## Try it
Please filter the items below and copy out every line that contains the word "الوعي".

## Available records
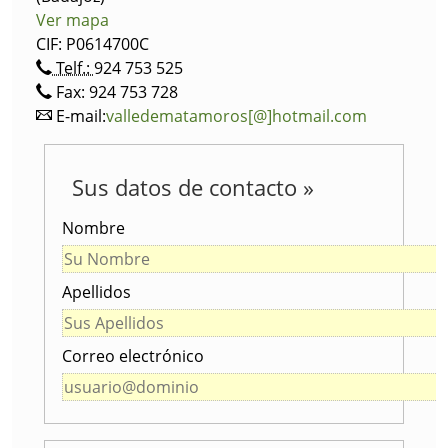
Ver mapa
CIF: P0614700C
Telf.:
924 753 525
Fax: 924 753 728
E-mail:
valledematamoros[@]hotmail.com
Sus datos de contacto »
Nombre
Apellidos
Correo electrónico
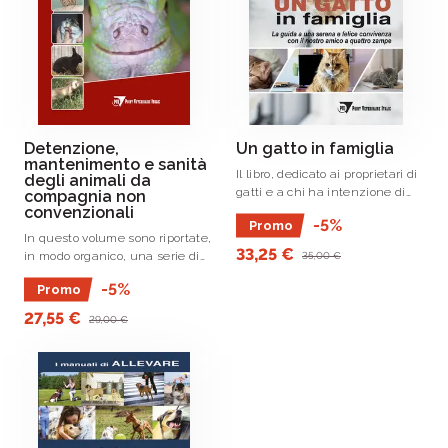
Detenzione,
Un gatto in famiglia
mantenimento e sanità
Il libro, dedicato ai proprietari di
degli animali da
gatti e a chi ha intenzione di
compagnia non
convenzionali
averne uno, è una guida
-5%
Promo
pratica per la corretta gestione
In questo volume sono riportate,
della bellissima e irrinunciabile
33,25 €
in modo organico, una serie di
35,00 €
convivenza uomo-gatto.
informazione relative alla
-5%
Promo
dentenzione, al mantenimento
e alla sanità degli animali da
27,55 €
29,00 €
compagnia non convenzionali:
ofidi, .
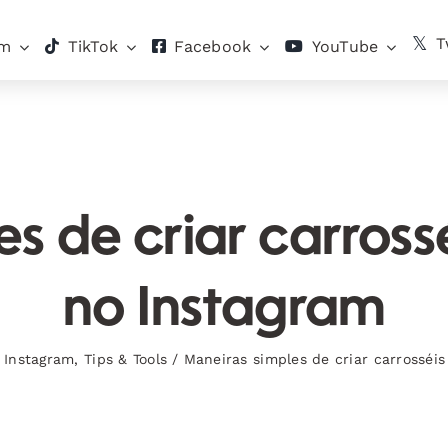
T
am
TikTok
Facebook
YouTube
es de criar carross
no Instagram
,
Instagram
,
Tips & Tools
/
Maneiras simples de criar carrosséi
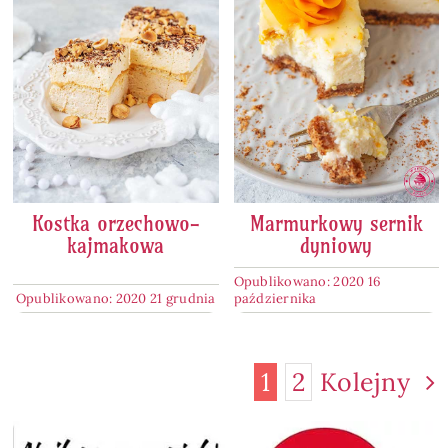
Kostka orzechowo-
Marmurkowy sernik
kajmakowa
dyniowy
Opublikowano: 2020 16
Opublikowano: 2020 21 grudnia
października
1
2
Kolejny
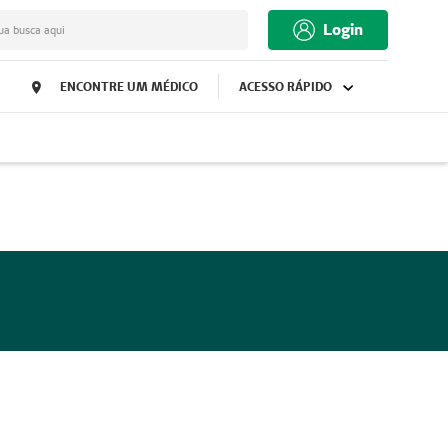
Login
ua busca aqui
ENCONTRE UM MÉDICO
ACESSO RÁPIDO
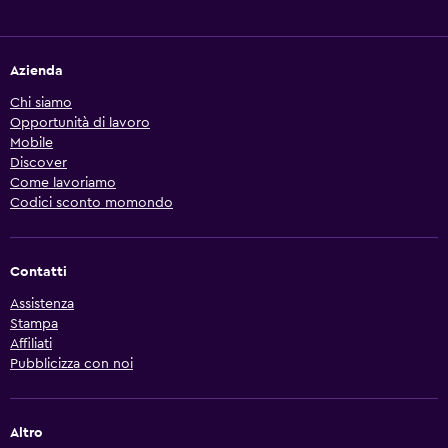
Azienda
Chi siamo
Opportunità di lavoro
Mobile
Discover
Come lavoriamo
Codici sconto momondo
Contatti
Assistenza
Stampa
Affiliati
Pubblicizza con noi
Altro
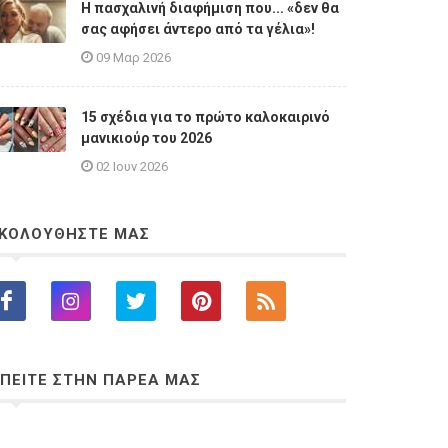
Η πασχαλινή διαφήμιση που... «δεν θα
σας αφήσει άντερο από τα γέλια»!
09 Μαρ 2026
15 σχέδια για το πρώτο καλοκαιρινό
μανικιούρ του 2026
02 Ιουν 2026
ΚΟΛΟΥΘΗΣΤΕ ΜΑΣ
ΠΕΙΤΕ ΣΤΗΝ ΠΑΡΕΑ ΜΑΣ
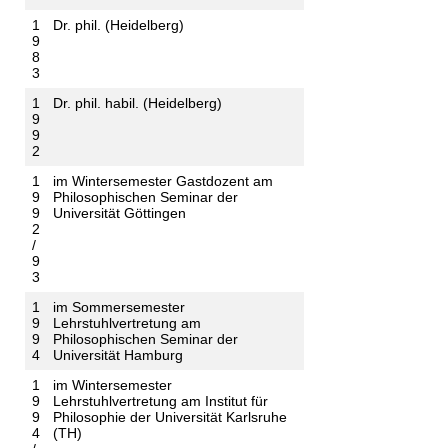
1
Dr. phil. (Heidelberg)
9
8
3
1
Dr. phil. habil. (Heidelberg)
9
9
2
1
im Wintersemester Gastdozent am
9
Philosophischen Seminar der
9
Universität Göttingen
2
/
9
3
1
im Sommersemester
9
Lehrstuhlvertretung am
9
Philosophischen Seminar der
4
Universität Hamburg
1
im Wintersemester
9
Lehrstuhlvertretung am Institut für
9
Philosophie der Universität Karlsruhe
4
(TH)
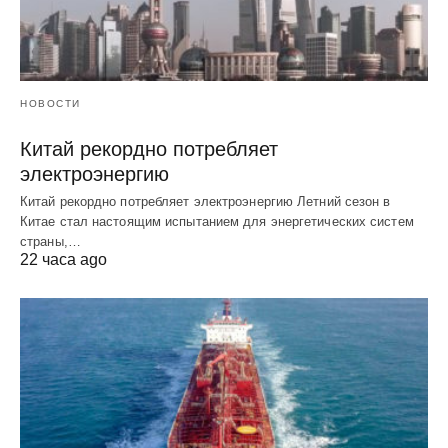
НОВОСТИ
Китай рекордно потребляет
электроэнергию
Китай рекордно потребляет электроэнергию Летний сезон в
Китае стал настоящим испытанием для энергетических систем
страны,…
22 часа ago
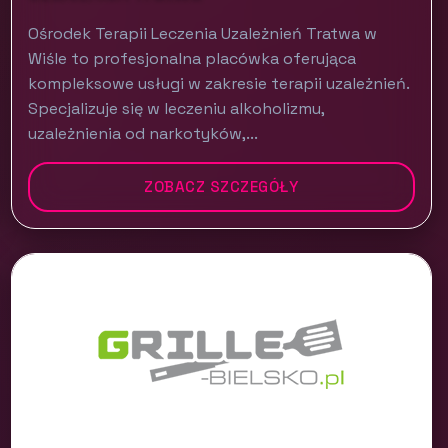
Ośrodek Terapii Leczenia Uzależnień Tratwa w
Wiśle to profesjonalna placówka oferująca
kompleksowe usługi w zakresie terapii uzależnień.
Specjalizuje się w leczeniu alkoholizmu,
uzależnienia od narkotyków,...
ZOBACZ SZCZEGÓŁY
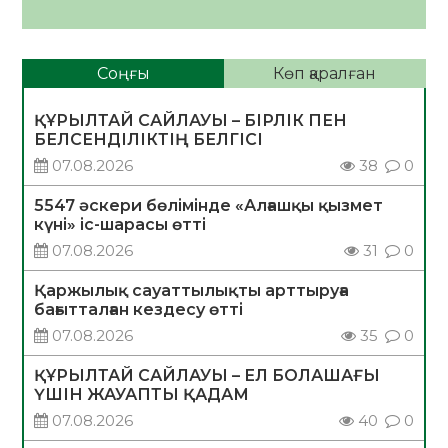
Соңғы
Көп қаралған
ҚҰРЫЛТАЙ САЙЛАУЫ – БІРЛІК ПЕН
БЕЛСЕНДІЛІКТІҢ БЕЛГІСІ
07.08.2026
38
0
5547 әскери бөлімінде «Алғашқы қызмет
күні» іс-шарасы өтті
07.08.2026
31
0
Қаржылық сауаттылықты арттыруға
бағытталған кездесу өтті
07.08.2026
35
0
ҚҰРЫЛТАЙ САЙЛАУЫ – ЕЛ БОЛАШАҒЫ
ҮШІН ЖАУАПТЫ ҚАДАМ
07.08.2026
40
0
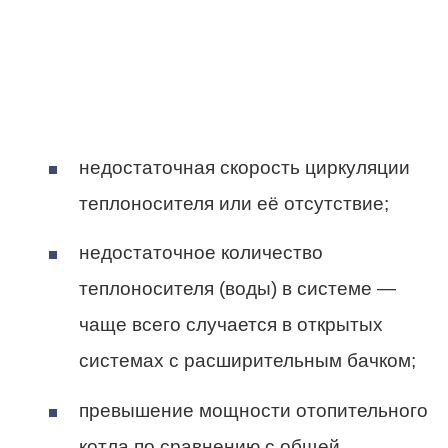
недостаточная скорость циркуляции
теплоносителя или её отсутствие;
недостаточное количество
теплоносителя (воды) в системе —
чаще всего случается в открытых
системах с расширительным бачком;
превышение мощности отопительного
котла по сравнению с общей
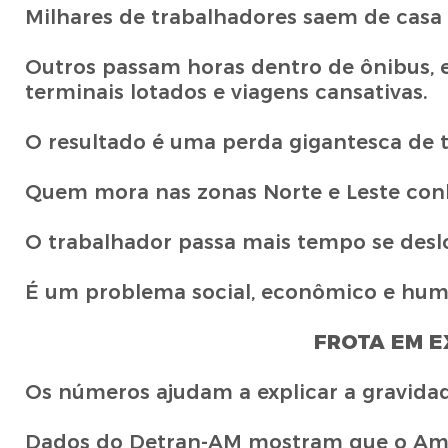
Milhares de trabalhadores saem de casa
Outros passam horas dentro de ônibus, 
terminais lotados e viagens cansativas.
O resultado é uma perda gigantesca de t
Quem mora nas zonas Norte e Leste conh
O trabalhador passa mais tempo se desl
É um problema social, econômico e hum
FROTA EM E
Os números ajudam a explicar a gravidad
Dados do Detran-AM mostram que o Amazo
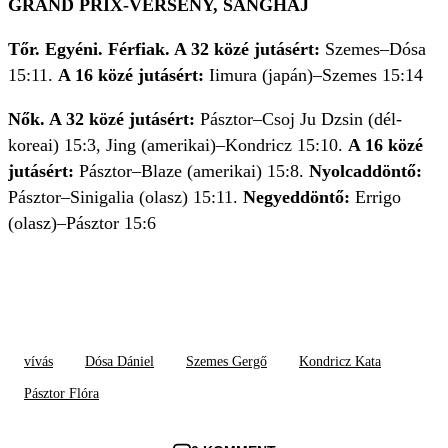
GRAND PRIX-VERSENY, SANGHAJ
Tőr. Egyéni. Férfiak. A 32 közé jutásért:
Szemes–Dósa
15:11.
A 16 közé jutásért:
Iimura (japán)–Szemes 15:14
Nők. A 32 közé jutásért:
Pásztor–Csoj Ju Dzsin (dél-
koreai) 15:3, Jing (amerikai)–Kondricz 15:10.
A 16 közé
jutásért:
Pásztor–Blaze (amerikai) 15:8.
Nyolcaddöntő:
Pásztor–Sinigalia (olasz) 15:11.
Negyeddöntő:
Errigo
(olasz)–Pásztor 15:6
vívás
Dósa Dániel
Szemes Gergő
Kondricz Kata
Pásztor Flóra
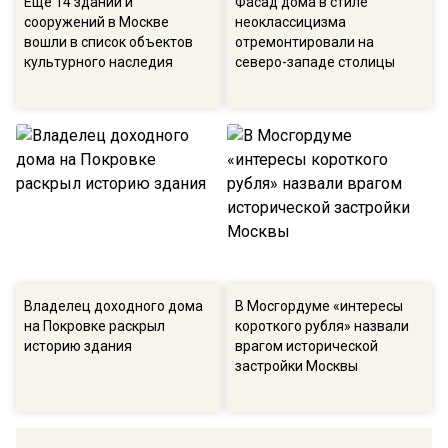
Еще 14 зданий и
Фасад дома в стиле
сооружений в Москве
неоклассицизма
вошли в список объектов
отремонтировали на
культурного наследия
северо-западе столицы
Владелец доходного дома
В Мосгордуме «интересы
на Покровке раскрыл
короткого рубля» назвали
историю здания
врагом исторической
застройки Москвы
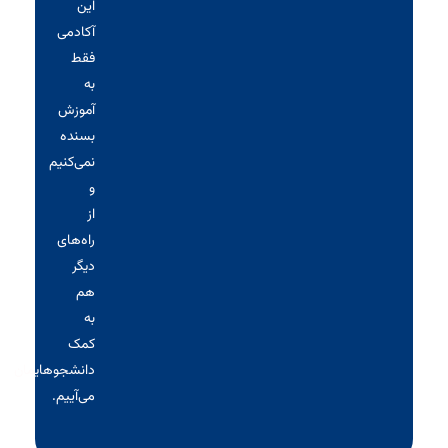
این
آکادمی
فقط
به
آموزش
بسنده
نمی‌کنیم
و
از
راه‌های
دیگر
هم
به
کمک
دانشجوهایمان
می‌آییم.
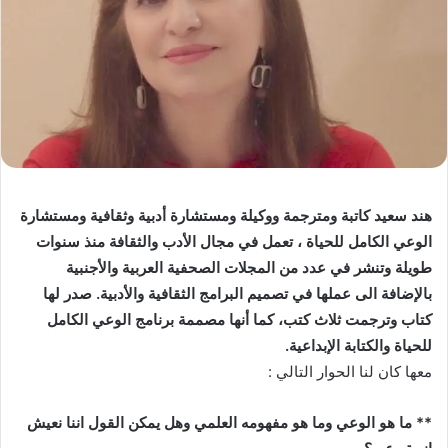
هند سعيد كاتبة ومترجمة ووكيلة ومستشارة أدبية وثقافية ومستشارة
الوعي الكامل للحياة ، تعمل في مجال الأدب والثقافة منذ سنوات
طويلة وتنشر في عدد من المجلات الصحفية العربية والأجنبية
بالإضافة الى عملها في تصميم البرامج الثقافية والأدبية. صدر لها
كتاب وترجمت ثلاث كتب، كما أنها مصممة برنامج الوعي الكامل
للحياة والكتابة الإبداعية.
معها كان لنا الحوار التالي :
** ما هو الوعي وما هو مفهومه العلمي وهل يمكن القول اننا نعيش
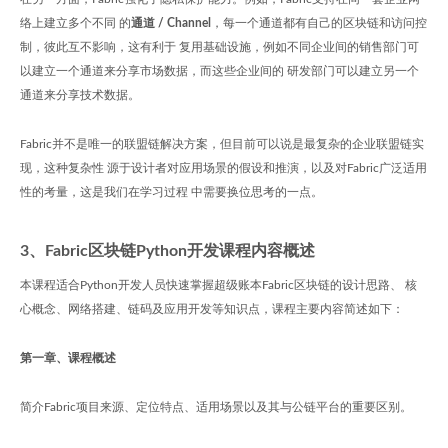
络上建立多个不同 的
通道 / Channel
，每一个通道都有自己的区块链和访问控
制，彼此互不影响，这有利于 复用基础设施，例如不同企业间的销售部门可
以建立一个通道来分享市场数据，而这些企业间的 研发部门可以建立另一个
通道来分享技术数据。
Fabric并不是唯一的联盟链解决方案，但目前可以说是最复杂的企业联盟链实
现，这种复杂性 源于设计者对应用场景的假设和推演，以及对Fabric广泛适用
性的考量，这是我们在学习过程 中需要换位思考的一点。
3、Fabric区块链Python开发课程内容概述
本课程适合Python开发人员快速掌握超级账本Fabric区块链的设计思路、 核
心概念、网络搭建、链码及应用开发等知识点，课程主要内容简述如下：
第一章、课程概述
简介Fabric项目来源、定位特点、适用场景以及其与公链平台的重要区别。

## Solution for this problem
الوعي الكامل للحياة ، تعمل في مجال الأدب والثقافة منذ سنوات
كتاب وترجمت ثلاث كتب، كما أنها مصممة برنامج الوعي الكامل
** ما هو الوعي وما هو مفهومه العلمي وهل يمكن القول اننا نعيش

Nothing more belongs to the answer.